IGA is down from last labs-
Was 2000
But still 4x the high end of normal… 
And so…. this time 9 years ago, Myeloma was RAGING inside of me, and I had NO IDEA. Today, on this 18th day of December, nearing the end of my 8th year living with Myeloma, I am so grateful to still be here, yet always so stunned that I write these posts about me! I truly cannot believe what happened to me this time 9 years ago, and can’t believe everything I’ve survived, and what I continue to do, just to survive. Yesterday in the chemo lab was another reality check for me. So many of the patients there “looked” seriously ill, and one I know from meeting there several times, was having a really really rough time. Although I feel “sick” most of the time, my “sick” is not nearly as bad as so many I see, know.

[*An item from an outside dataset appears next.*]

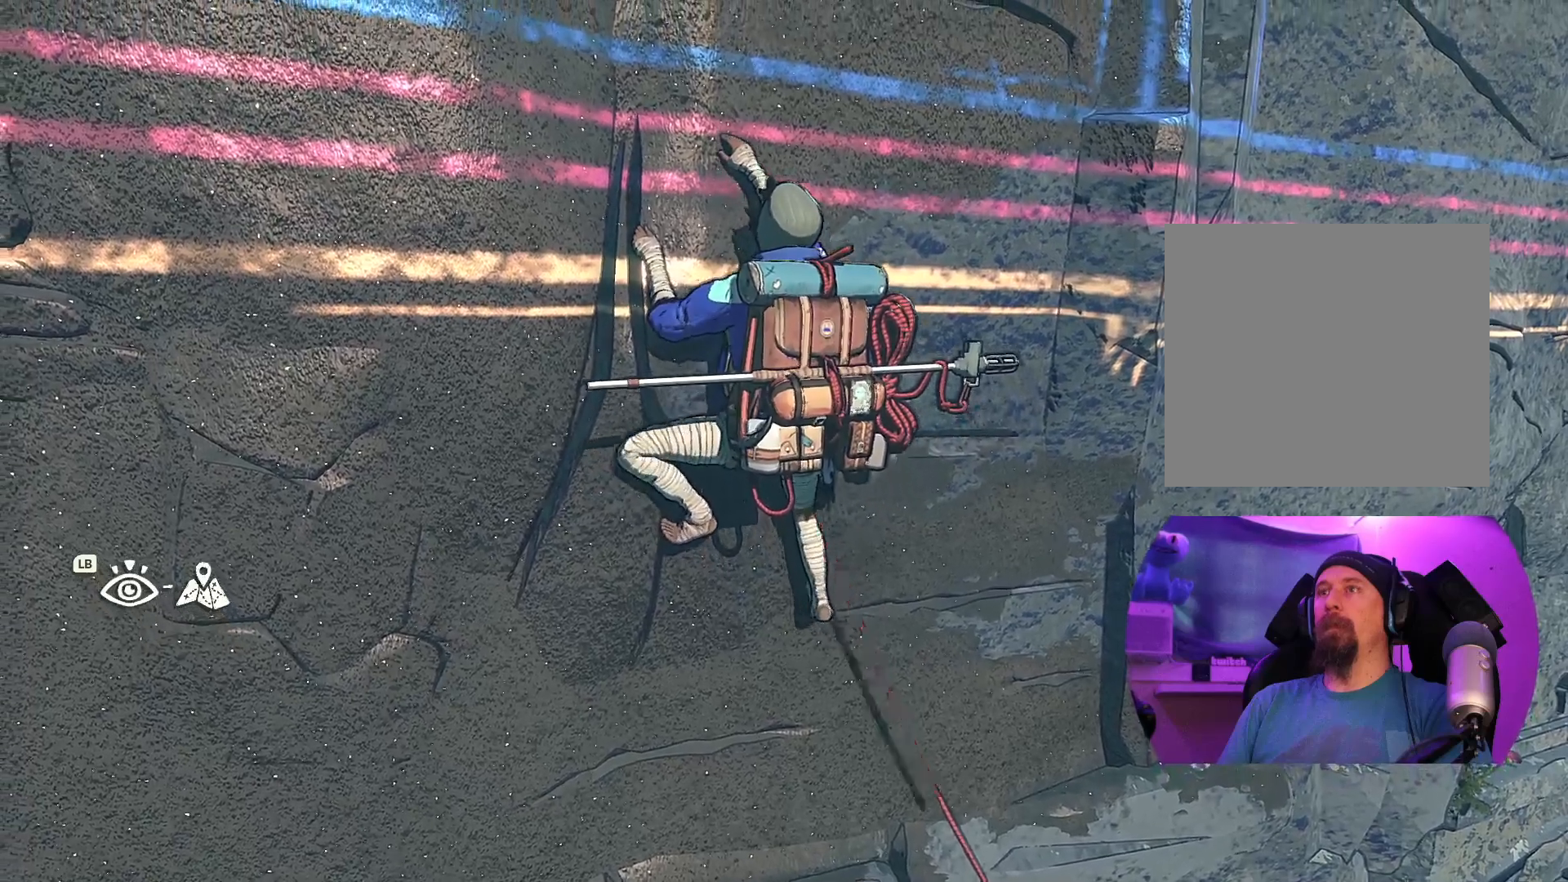
{"buttons": [], "left_stick": "up-left", "right_stick": "center", "events": [[284, "left_stick", "up-left"]]}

I’m depleted, exhausted, fatigued, nauseated, have lower GI issues, have pain from all my bone involvement, but “in comparison” to so many terminally ill cancer patients, I ‘m doing ok, 9 years into this ridiculous battle. When I tell people my Monday Madness Regimen, where I take 10 steroid pills in the morning, then go for my Velcade shot in the belly, then take 8 Cytoxan pills when I get home, most stare at me in disbelief. And I remind everyone, I’ve been doing some sort of chemo CONTINUALLY for almost 9 years now, to stay alive! Crazy stuff! 
Thanks for reading, caring, commenting, and sharing your journeys with me! Wishing you a super happy holiday season, and may your health allow you to celebrate your “reason for the season” with your family, friends and loved ones.